JOB -> Please return the lines below verbatim, beginning at the one that has "### 🔥 **Revised Talk Description**" and stopping after the one that has "developer usage patterns", and add no other lines.

DATA FOR THE TASK ->
^^^^

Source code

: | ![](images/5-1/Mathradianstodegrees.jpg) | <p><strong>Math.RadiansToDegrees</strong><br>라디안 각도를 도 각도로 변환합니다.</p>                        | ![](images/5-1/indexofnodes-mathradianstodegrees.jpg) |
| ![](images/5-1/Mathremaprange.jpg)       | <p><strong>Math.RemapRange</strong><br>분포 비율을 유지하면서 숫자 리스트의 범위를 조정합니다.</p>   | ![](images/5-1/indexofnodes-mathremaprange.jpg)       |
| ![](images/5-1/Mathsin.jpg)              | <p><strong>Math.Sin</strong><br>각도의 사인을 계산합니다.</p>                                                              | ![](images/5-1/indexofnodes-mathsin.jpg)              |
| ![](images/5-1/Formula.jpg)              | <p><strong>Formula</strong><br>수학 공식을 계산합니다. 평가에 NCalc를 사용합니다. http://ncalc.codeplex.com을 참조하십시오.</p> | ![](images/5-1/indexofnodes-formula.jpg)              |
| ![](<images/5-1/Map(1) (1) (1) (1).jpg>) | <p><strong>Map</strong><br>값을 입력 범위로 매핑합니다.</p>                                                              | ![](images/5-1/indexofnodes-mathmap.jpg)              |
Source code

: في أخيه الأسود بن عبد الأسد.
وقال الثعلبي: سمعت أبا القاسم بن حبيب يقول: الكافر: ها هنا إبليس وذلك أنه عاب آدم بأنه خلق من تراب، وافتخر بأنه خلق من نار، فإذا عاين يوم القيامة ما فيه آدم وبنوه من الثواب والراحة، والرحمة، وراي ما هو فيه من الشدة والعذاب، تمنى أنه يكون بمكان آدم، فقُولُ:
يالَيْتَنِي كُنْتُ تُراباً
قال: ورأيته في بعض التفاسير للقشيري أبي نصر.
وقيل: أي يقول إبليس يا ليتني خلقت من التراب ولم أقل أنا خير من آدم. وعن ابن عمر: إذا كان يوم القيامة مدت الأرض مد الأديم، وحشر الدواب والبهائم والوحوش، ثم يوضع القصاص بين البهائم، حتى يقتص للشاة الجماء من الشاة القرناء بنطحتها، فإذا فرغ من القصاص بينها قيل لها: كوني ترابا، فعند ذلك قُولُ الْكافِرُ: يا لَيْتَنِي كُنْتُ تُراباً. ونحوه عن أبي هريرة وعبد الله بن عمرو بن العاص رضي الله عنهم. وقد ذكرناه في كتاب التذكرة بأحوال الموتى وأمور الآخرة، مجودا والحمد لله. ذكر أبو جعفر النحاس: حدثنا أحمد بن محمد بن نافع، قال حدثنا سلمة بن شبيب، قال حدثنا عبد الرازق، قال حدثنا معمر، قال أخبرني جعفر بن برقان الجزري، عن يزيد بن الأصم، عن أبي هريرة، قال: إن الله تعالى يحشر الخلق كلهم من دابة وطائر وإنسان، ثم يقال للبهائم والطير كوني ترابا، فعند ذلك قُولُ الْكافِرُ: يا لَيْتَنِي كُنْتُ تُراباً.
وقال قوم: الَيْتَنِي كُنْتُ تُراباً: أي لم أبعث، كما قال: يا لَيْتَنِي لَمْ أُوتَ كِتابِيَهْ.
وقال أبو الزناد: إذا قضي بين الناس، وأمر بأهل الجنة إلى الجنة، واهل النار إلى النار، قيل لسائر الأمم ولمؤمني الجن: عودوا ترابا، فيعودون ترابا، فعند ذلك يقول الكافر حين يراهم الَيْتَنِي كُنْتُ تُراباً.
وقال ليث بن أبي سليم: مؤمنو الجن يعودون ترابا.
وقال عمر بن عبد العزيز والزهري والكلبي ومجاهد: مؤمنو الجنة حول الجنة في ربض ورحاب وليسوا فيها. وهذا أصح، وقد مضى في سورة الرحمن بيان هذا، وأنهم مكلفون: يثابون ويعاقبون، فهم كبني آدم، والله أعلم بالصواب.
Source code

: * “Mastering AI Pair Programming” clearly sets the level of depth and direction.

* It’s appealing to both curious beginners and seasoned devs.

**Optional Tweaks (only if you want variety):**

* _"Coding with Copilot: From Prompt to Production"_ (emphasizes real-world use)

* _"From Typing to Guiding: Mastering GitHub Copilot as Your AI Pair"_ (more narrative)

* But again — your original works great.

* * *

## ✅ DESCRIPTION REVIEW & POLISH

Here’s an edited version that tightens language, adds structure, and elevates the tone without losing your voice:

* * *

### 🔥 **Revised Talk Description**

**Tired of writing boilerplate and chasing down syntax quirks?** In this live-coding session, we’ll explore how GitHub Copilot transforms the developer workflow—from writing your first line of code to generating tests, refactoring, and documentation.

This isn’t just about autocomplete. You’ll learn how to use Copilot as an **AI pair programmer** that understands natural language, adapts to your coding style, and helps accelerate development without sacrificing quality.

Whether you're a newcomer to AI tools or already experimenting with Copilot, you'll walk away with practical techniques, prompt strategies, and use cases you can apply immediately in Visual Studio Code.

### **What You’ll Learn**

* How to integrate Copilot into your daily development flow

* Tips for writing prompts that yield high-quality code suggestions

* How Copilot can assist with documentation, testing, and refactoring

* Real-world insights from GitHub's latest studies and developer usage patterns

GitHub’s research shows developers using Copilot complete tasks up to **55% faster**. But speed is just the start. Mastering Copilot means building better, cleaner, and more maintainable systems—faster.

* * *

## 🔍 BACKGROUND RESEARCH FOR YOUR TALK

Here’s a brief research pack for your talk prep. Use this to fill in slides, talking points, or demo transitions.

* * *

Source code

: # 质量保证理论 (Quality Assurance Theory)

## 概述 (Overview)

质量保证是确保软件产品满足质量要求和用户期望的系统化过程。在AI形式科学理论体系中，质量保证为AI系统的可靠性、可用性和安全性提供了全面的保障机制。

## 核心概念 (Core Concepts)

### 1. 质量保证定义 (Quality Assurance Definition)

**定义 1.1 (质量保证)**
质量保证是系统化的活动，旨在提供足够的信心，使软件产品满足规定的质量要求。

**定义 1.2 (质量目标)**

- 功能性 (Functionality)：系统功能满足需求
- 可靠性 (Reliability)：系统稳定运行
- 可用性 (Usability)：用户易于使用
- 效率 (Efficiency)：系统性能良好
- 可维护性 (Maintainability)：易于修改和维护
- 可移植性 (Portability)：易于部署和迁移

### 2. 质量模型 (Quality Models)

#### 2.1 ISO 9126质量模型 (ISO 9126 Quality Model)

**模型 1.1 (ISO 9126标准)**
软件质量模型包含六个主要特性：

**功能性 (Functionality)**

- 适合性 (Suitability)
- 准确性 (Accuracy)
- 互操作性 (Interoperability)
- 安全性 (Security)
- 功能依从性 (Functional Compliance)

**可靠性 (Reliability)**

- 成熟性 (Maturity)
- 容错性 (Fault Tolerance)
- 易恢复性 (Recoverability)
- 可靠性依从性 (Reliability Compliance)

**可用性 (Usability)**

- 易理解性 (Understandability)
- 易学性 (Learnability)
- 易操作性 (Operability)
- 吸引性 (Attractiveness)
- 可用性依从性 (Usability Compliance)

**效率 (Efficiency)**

^^^^

SOLUTION ->
### 🔥 **Revised Talk Description**

**Tired of writing boilerplate and chasing down syntax quirks?** In this live-coding session, we’ll explore how GitHub Copilot transforms the developer workflow—from writing your first line of code to generating tests, refactoring, and documentation.

This isn’t just about autocomplete. You’ll learn how to use Copilot as an **AI pair programmer** that understands natural language, adapts to your coding style, and helps accelerate development without sacrificing quality.

Whether you're a newcomer to AI tools or already experimenting with Copilot, you'll walk away with practical techniques, prompt strategies, and use cases you can apply immediately in Visual Studio Code.

### **What You’ll Learn**

* How to integrate Copilot into your daily development flow

* Tips for writing prompts that yield high-quality code suggestions

* How Copilot can assist with documentation, testing, and refactoring

* Real-world insights from GitHub's latest studies and developer usage patterns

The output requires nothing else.